Feinfühligkeit der Bezugsperson ist der Schlüssel zu emotionaler Sicherheit des Kindes. Eine zeitnahe Reaktion ist umso wichtiger, je jünger das Kind ist. Erfolgt eine Reaktion zu spät, kann das Kind sie nicht mehr mit dem geäußerten Bedürfnis in Zusammenhang bringen und erlebt dementsprechend keine Selbstwirksamkeit. Studien zeigen, dass für die Entwicklung eines sicheren Bindungsverhaltens insbesondere die feinfühlige Reaktion auf kindlichen Stress bedeutsam ist. Besonders wichtig für den Bindungsaufbau ist die Feinfühligkeit der Bindungsperson. Das bedeutet, die Signale, die das Kind sendet wahrzunehmen, richtig zu interpretieren und darauf prompt und angemessen (im Hinblick auf den Entwicklungsstand des Kindes und die Situation) zu reagieren.[1]
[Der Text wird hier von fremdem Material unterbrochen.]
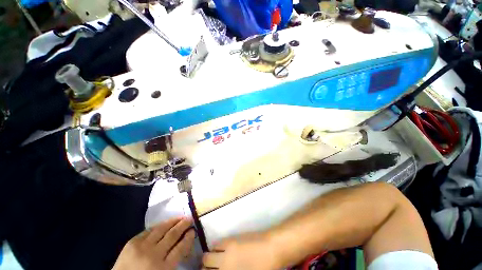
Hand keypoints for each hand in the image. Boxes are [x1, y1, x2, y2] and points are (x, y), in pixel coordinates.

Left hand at [112, 217, 195, 269]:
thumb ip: (174, 260)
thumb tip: (185, 243)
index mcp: (163, 268)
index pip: (180, 248)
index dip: (188, 238)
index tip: (193, 230)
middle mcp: (154, 255)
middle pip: (172, 235)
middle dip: (183, 225)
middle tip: (190, 219)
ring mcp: (142, 247)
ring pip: (162, 229)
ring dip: (173, 221)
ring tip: (180, 217)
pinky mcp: (132, 242)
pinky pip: (149, 230)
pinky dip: (158, 226)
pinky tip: (164, 223)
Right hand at [202, 232, 279, 269]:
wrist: (272, 249)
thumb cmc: (264, 268)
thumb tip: (224, 268)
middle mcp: (224, 267)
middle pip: (204, 267)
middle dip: (205, 268)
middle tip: (210, 268)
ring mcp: (226, 254)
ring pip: (207, 256)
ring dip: (209, 258)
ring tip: (215, 258)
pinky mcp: (230, 241)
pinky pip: (217, 244)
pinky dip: (216, 248)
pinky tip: (222, 249)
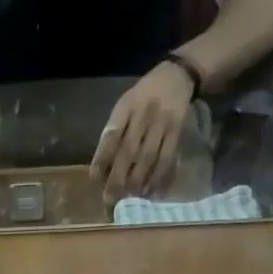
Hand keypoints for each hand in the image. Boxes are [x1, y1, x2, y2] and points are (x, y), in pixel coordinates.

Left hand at [90, 60, 195, 200]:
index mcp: (126, 107)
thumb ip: (114, 131)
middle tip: (109, 198)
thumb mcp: (125, 105)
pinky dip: (155, 176)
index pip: (111, 135)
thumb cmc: (143, 97)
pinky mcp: (176, 131)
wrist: (177, 75)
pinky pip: (165, 158)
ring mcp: (162, 122)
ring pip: (147, 157)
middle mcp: (143, 114)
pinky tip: (147, 189)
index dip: (102, 158)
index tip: (94, 178)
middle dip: (117, 177)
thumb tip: (103, 168)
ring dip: (136, 180)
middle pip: (128, 151)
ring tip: (128, 196)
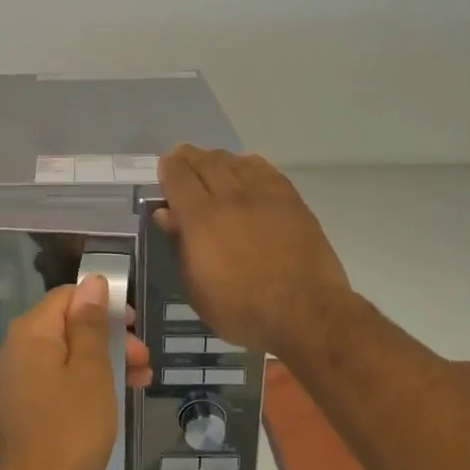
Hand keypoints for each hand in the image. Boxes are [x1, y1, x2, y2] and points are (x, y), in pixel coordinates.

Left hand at [0, 276, 139, 469]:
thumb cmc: (68, 429)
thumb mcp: (91, 372)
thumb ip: (91, 324)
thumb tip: (92, 283)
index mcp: (32, 331)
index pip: (69, 296)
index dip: (104, 304)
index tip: (135, 325)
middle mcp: (19, 348)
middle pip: (69, 325)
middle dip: (110, 336)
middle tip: (143, 359)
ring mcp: (20, 379)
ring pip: (68, 354)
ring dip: (105, 361)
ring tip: (141, 381)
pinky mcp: (26, 405)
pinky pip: (60, 379)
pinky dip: (88, 383)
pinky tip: (115, 399)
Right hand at [155, 145, 352, 354]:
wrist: (304, 312)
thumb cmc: (241, 309)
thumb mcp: (196, 287)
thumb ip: (180, 245)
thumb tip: (167, 214)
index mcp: (201, 219)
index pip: (179, 178)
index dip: (169, 168)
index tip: (164, 166)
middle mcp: (230, 197)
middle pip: (206, 163)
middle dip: (190, 157)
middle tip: (182, 157)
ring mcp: (264, 196)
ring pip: (236, 162)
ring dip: (219, 158)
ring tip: (211, 161)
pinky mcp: (291, 201)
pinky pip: (266, 170)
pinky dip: (250, 163)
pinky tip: (246, 165)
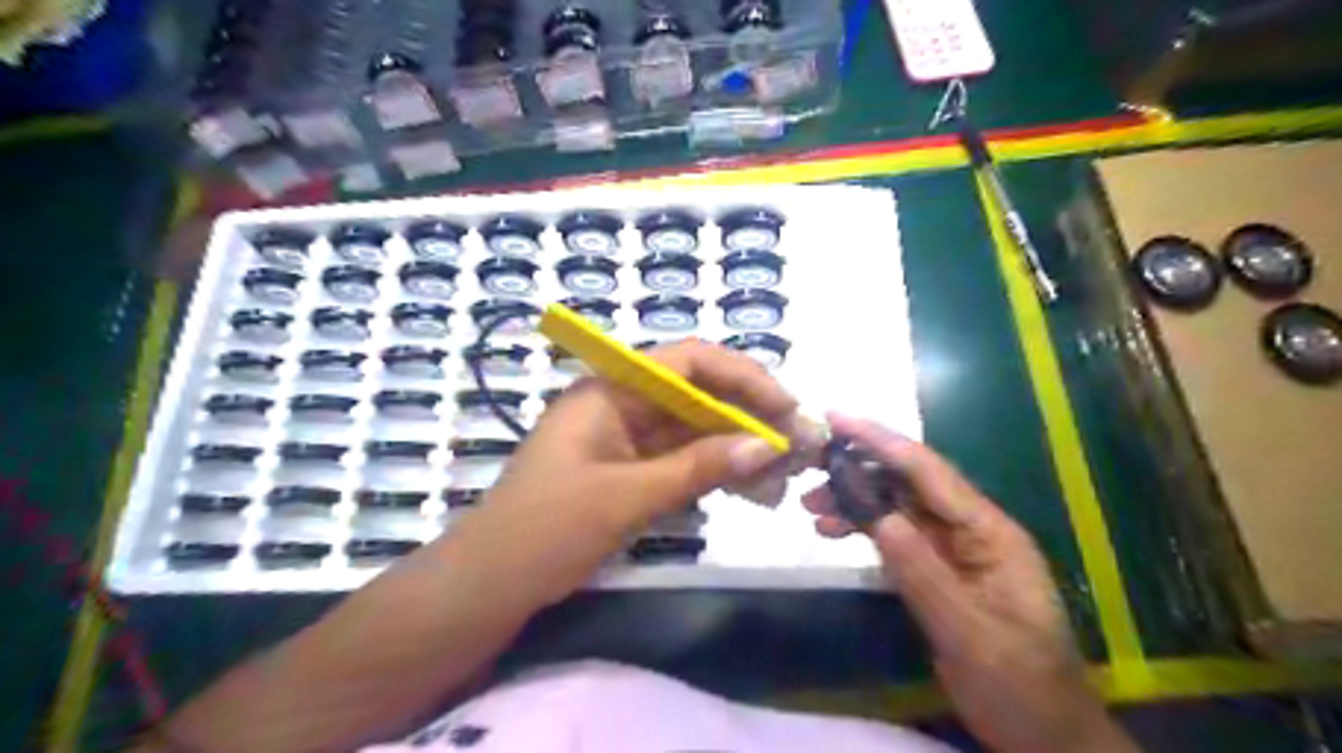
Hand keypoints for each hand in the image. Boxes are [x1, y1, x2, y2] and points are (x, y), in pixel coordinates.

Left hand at [463, 340, 793, 599]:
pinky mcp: (629, 471)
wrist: (491, 584)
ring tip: (784, 470)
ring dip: (737, 446)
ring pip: (694, 430)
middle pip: (697, 395)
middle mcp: (621, 404)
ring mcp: (626, 439)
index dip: (742, 376)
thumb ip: (698, 467)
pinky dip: (715, 471)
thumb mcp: (626, 496)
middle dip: (749, 415)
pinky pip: (681, 460)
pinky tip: (750, 488)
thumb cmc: (547, 529)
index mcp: (611, 391)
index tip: (785, 405)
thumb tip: (767, 445)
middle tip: (797, 442)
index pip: (688, 361)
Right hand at [802, 414, 1135, 752]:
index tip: (836, 418)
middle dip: (859, 469)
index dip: (880, 440)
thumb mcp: (968, 633)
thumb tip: (878, 516)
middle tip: (810, 465)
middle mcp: (970, 530)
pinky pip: (896, 537)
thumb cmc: (1019, 686)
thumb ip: (922, 571)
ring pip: (897, 507)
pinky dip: (864, 530)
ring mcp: (954, 551)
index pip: (928, 472)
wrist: (1044, 737)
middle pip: (909, 482)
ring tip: (811, 505)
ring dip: (856, 500)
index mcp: (989, 533)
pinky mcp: (938, 571)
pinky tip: (833, 532)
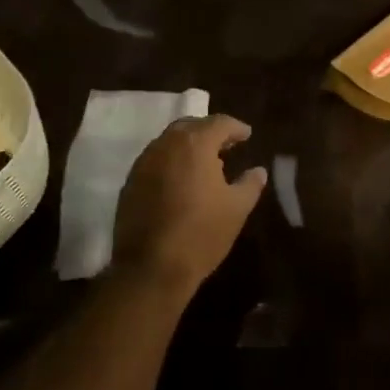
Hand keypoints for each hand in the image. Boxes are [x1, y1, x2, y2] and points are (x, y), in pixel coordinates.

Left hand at [112, 115, 266, 300]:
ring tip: (204, 164)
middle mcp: (166, 145)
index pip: (219, 123)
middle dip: (209, 132)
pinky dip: (171, 162)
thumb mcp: (237, 209)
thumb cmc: (201, 234)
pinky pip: (154, 161)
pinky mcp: (130, 182)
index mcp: (194, 144)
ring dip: (188, 146)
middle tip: (226, 146)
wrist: (151, 267)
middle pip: (190, 126)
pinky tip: (181, 181)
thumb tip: (259, 171)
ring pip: (169, 142)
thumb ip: (250, 184)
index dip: (236, 127)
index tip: (247, 135)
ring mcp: (144, 163)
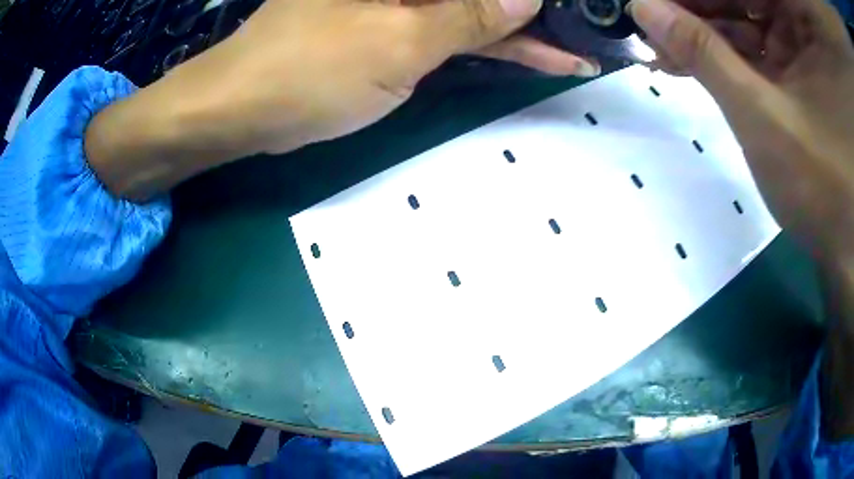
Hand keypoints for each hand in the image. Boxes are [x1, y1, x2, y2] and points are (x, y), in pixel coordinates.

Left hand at [86, 0, 596, 199]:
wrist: (247, 108)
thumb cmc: (310, 70)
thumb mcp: (399, 42)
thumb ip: (468, 18)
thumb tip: (527, 0)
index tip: (575, 9)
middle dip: (533, 13)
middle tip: (586, 33)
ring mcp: (398, 1)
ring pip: (472, 10)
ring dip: (520, 30)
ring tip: (574, 50)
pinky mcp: (394, 26)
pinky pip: (454, 29)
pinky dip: (491, 44)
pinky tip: (532, 54)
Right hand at [627, 0, 853, 258]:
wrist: (844, 249)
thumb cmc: (822, 188)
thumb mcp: (763, 116)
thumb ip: (705, 55)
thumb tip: (643, 8)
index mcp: (806, 24)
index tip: (659, 0)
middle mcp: (804, 26)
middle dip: (698, 7)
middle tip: (653, 19)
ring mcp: (803, 47)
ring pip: (745, 15)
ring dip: (704, 30)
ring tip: (662, 44)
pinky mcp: (798, 69)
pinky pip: (755, 43)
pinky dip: (724, 50)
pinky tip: (688, 59)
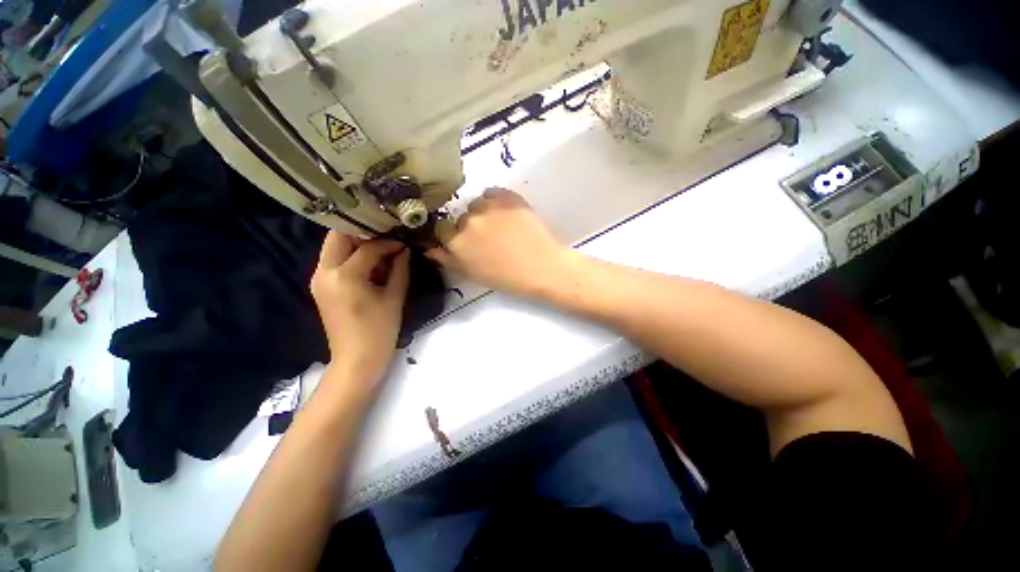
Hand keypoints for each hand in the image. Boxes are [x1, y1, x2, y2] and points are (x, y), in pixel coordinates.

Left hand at [311, 234, 409, 390]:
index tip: (404, 244)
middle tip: (386, 239)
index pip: (367, 248)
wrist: (357, 360)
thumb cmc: (379, 330)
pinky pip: (334, 261)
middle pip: (338, 237)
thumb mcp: (394, 297)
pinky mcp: (321, 287)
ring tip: (381, 249)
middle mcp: (324, 273)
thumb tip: (405, 250)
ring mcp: (319, 280)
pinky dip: (351, 256)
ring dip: (356, 243)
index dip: (388, 244)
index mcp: (344, 276)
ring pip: (334, 247)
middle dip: (363, 233)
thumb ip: (400, 269)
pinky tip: (370, 264)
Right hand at [427, 188, 578, 298]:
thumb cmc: (508, 278)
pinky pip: (492, 193)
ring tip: (501, 227)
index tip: (465, 242)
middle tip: (489, 239)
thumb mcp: (473, 274)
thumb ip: (448, 259)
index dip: (452, 235)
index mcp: (457, 242)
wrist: (542, 267)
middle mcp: (468, 221)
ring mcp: (488, 206)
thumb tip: (429, 248)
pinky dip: (496, 201)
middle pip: (461, 217)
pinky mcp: (507, 197)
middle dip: (470, 227)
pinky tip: (508, 215)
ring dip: (483, 213)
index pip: (442, 228)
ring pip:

Feinfühligkeit und Bindungsverhalten

Mary D. S. Ainsworth, die Begründerin der Theorie der Feinfühligkeit geht davon aus, dass die Mutter durch das Verhalten des Säuglings (z.B. Weinen oder Lachen) eine Rückmeldung bekommt, ob ihr Verhalten die gewünschte Wirkung erzielt hat. Das gelingt aber natürlich nur, wenn die Mutter präsent ist und ihre Aufmerksamkeit auf das Kind richtet.[2] Studien belegen, dass Kinder zunehmend weniger weinen, und stattdessen mehr Mimik zur Kommunikation verwenden, wenn ihre Mütter prompt und angemessen auf ihre Signale reagieren. Sie entwickeln auf diese Weise soziale Kompetenz.

Die Feinfühligkeit der Mutter bestärkt das Kind dementsprechend vor allem auf der Seite des Bindungsverhaltens. Die Feinfühligkeit der Mutter ermöglicht, dass das Kind sie als sichere Basis empfinden kann. Die Sorge mancher Eltern, es könne ein Zuviel an Feinfühligkeit geben und das Kind dadurch zu Unselbständigkeit erzogen werden, ist unbegründet. Entscheidend ist bei feinfühligem Verhalten die Angemessenheit der Reaktion: Feinfühligkeit unterscheidet sich von Überbehütung dadurch, dass ein feinfühliges Verhalten auf die Signale des Kindes angemessen reagiert. Überbehütung würde bedeuten, ohne Signal des Kindes zu handeln oder aber zu überreagieren. Kinder, die einen Mangel an Feinfühligkeit erlebt haben, zeigen sich später oft unkooperativ und fordernd.[3]

Feinfühligkeit und Explorationsverhalten

Häufig ergänzt der Vater die Mutter in der Form, als dass er das Kind auf der Seite des Explorationsverhaltens stärkt. Er kann für das Kind ein ermutigender unterstützender Begleiter sein, indem er auf Anweisungen des Kindes zuverlässig reagiert und ihm als ebenbürtiger Spielpartner begegnet. Man spricht deshalb auch von „Spielfeinfühligkeit“. Wenn es der Bezugsperson gelingt, dem Kind als ebenbürtiger Spielpartner zu begegnen und es zu ermutigen, zeigt sich das Kind kooperativ und reagiert seinerseits zuverlässig auf das Verhalten der Bindungsperson.

Angemessenes und feinfühliges Verhalten im Zusammenhang mit dem Explorationsverhalten des Kindes zeigt sich daran, dass sich das Kind über seine Erfolge freuen und sie sich selbst zuschreiben kann (unabhängig davon, wieviel die erwachsene Person tatsächlich beigetragen hat).[4]

[1] Vgl. Nowacki, Katja; Remiorz, Silke (2018): Bindung bei Pflegekindern. Bedeutung, Entwicklung und Förderung. Stuttgart: Kohlhammer. à S. 68.

[2] Vgl. Marschewski, Susanne (2012): Bedeutung der Bindungsrepräsentation von Pflegeeltern für ein gelingendes Pflegeverhältnis. In: Nowacki, Katja (Hrsg.): Pflegekinder. Vorerfahrungen, Vermittlungsansätze und Konsequenzen. Freiburg: Centaurusverlag & Medien KG, S. 187 – 248. à S. 200f.

[3] Vgl. Nowacki, Katja; Remiorz, Silke (2018): Bindung bei Pflegekindern. Bedeutung, Entwicklung und Förderung. Stuttgart: Kohlhammer, S. 69f.

[4] Vgl. Nowacki, Katja; Remiorz, Silke (2018): Bindung bei Pflegekindern. Bedeutung, Entwicklung und Förderung. Stuttgart: Kohlhammer, S. 68.